HTML Character Set
HTML Character Set
To display an HTML page correctly, a browser must know which character set to use.
The early character set widely used on the World Wide Web was ASCII. ASCII supported numbers 0-9, the upper and lower case English alphabet, and some special characters.
Complete ASCII Reference Manual.
Since many countries use characters that do not belong to ASCII, the default character set for modern browsers is ISO-8859-1.
Complete ISO-8859-1 Reference Manual.
If a web page uses a character set different from ISO-8859-1, it should be specified in the <meta> tag.
ISO Character Sets
ISO character sets are standards defined by the International Organization for Standardization (ISO) for different alphabets/languages.
Below is a list of different character sets used around the world:
Character Set | Description | Usage |
---|---|---|
ISO-8859-1 | Latin alphabet part 1 | North America, Western Europe, Latin America, Caribbean, Canada, Africa |
ISO-8859-2 | Latin alphabet part 2 | Eastern Europe |
ISO-8859-3 | Latin alphabet part 3 | SE Europe, Esperanto, miscellaneous others |
ISO-8859-4 | Latin alphabet part 4 | Scandinavian/Baltic (and others not included in ISO-8859-1) |
ISO-8859-5 | Latin/Cyrillic part 5 | Languages using the ancient Slavic alphabet, such as Bulgarian, Belarusian, Russian, Macedonian |
ISO-8859-6 | Latin/Arabic part 6 | Languages using the Arabic alphabet |
ISO-8859-7 | Latin/Greek part 7 | Modern Greek, along with Greek-derived mathematical symbols |
ISO-8859-8 | Latin/Hebrew part 8 | Languages using the Hebrew alphabet |
ISO-8859-9 | Latin 5 part 9 | Turkish.
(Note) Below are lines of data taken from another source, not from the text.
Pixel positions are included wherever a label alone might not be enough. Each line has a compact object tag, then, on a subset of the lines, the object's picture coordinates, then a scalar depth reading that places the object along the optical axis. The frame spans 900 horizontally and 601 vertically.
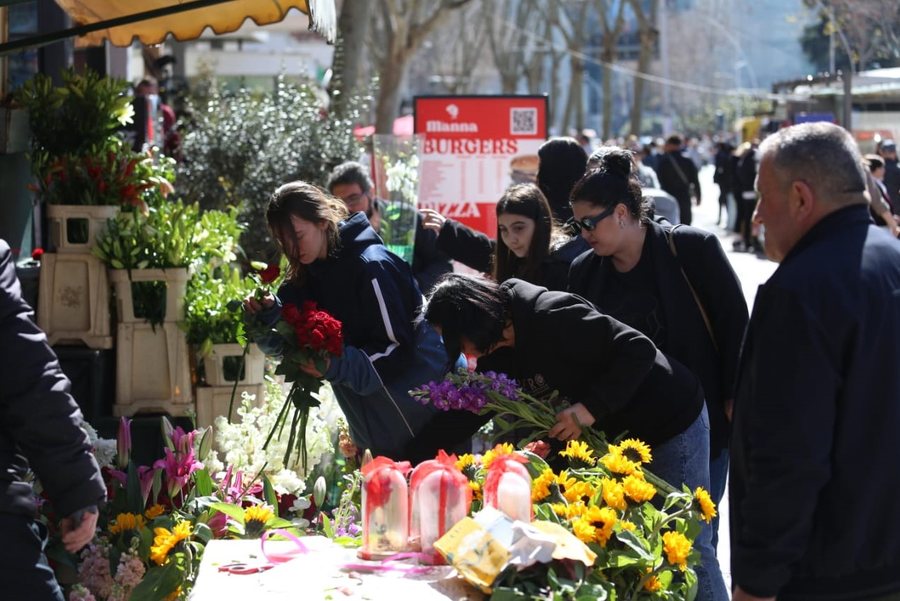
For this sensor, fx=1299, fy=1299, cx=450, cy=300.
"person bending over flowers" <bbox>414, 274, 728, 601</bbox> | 3.91
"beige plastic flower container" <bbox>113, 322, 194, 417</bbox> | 6.46
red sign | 9.89
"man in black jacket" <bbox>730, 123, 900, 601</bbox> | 2.75
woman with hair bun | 4.46
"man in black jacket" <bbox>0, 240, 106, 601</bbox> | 3.17
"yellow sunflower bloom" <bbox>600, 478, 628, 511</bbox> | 3.35
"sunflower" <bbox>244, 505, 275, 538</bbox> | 3.99
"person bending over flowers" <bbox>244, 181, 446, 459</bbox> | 4.70
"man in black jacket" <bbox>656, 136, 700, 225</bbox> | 18.80
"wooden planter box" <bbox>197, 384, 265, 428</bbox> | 6.58
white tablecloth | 3.00
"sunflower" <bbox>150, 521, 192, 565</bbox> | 3.79
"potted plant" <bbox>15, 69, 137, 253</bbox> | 6.45
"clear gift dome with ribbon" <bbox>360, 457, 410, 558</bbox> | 3.28
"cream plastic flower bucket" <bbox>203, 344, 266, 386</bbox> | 6.45
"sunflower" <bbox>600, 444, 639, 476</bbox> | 3.51
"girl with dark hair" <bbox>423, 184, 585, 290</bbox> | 5.43
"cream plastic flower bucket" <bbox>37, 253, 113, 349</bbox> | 6.41
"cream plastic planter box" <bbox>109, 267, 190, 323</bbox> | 6.35
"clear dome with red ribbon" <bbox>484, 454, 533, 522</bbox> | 3.21
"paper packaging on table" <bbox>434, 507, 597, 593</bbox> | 2.96
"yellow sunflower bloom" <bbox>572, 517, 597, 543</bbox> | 3.16
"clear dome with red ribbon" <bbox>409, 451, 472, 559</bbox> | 3.27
Identical to ISO-8859-1 except for Turkish characters replacing the Icelandic ones |
ISO-8859-10 | Latin 6 | Lapland, Germanic, Eskimo North European |
ISO-8859-15 | Latin 9 (aka Latin 0) | Similar to ISO 8859-1, with the Euro symbol and some other characters replacing less commonly used ones |
ISO-2022-JP | Latin/Japanese part 1 | Japanese |
ISO-2022-JP-2 | Latin/Japanese part 2 | Japanese |
ISO-2022-KR | Latin/Korean part 1 | Korean |
Unicode Standard
Due to the capacity limitations and incompatibility with multilingual environments of the character sets listed above, the Unicode Consortium developed the Unicode Standard.
The Unicode Standard covers all the characters, punctuations, and symbols in the world.
Unicode enables processing, storage, and interchange of text data, regardless of the platform, program, or language.
Unicode Consortium
The Unicode Consortium developed the Unicode Standard. Their goal is to replace existing character sets with the standard Unicode Transformation Format (UTF).
The Unicode Standard has been successful and is implemented in XML, Java, ECMAScript (JavaScript), LDAP, CORBA 3.0, WML. Unicode is also supported in many operating systems and all modern browsers.
The Unicode Consortium collaborates with leading standard development organizations such as ISO, W3C, and ECMA.
Unicode can be compatible with different character sets. The most commonly used encodings are UTF-8 and UTF-16:
Character Set | Description |
---|---|
UTF-8 | Characters in UTF-8 can be from 1 to 4 bytes long. UTF-8 can represent any character in the Unicode standard. UTF-8 is backward compatible with ASCII. UTF-8 is the preferred encoding for web pages and email. |
UTF-16 | 16-bit Unicode Transformation Format is a variable-length Unicode character encoding that can encode the entire Unicode instruction set. UTF-16 is mainly used in operating systems and environments such as Microsoft's Windows 2000/XP/2003/Vista/CE, Java, and .NET byte code environments. |
Tip: The first 256 Unicode character set characters correspond to the 256 ISO-8859-1 characters.
Tip: All HTML 4 browsers support UTF-8, and all XHTML and XML processors support UTF-8 and UTF-16!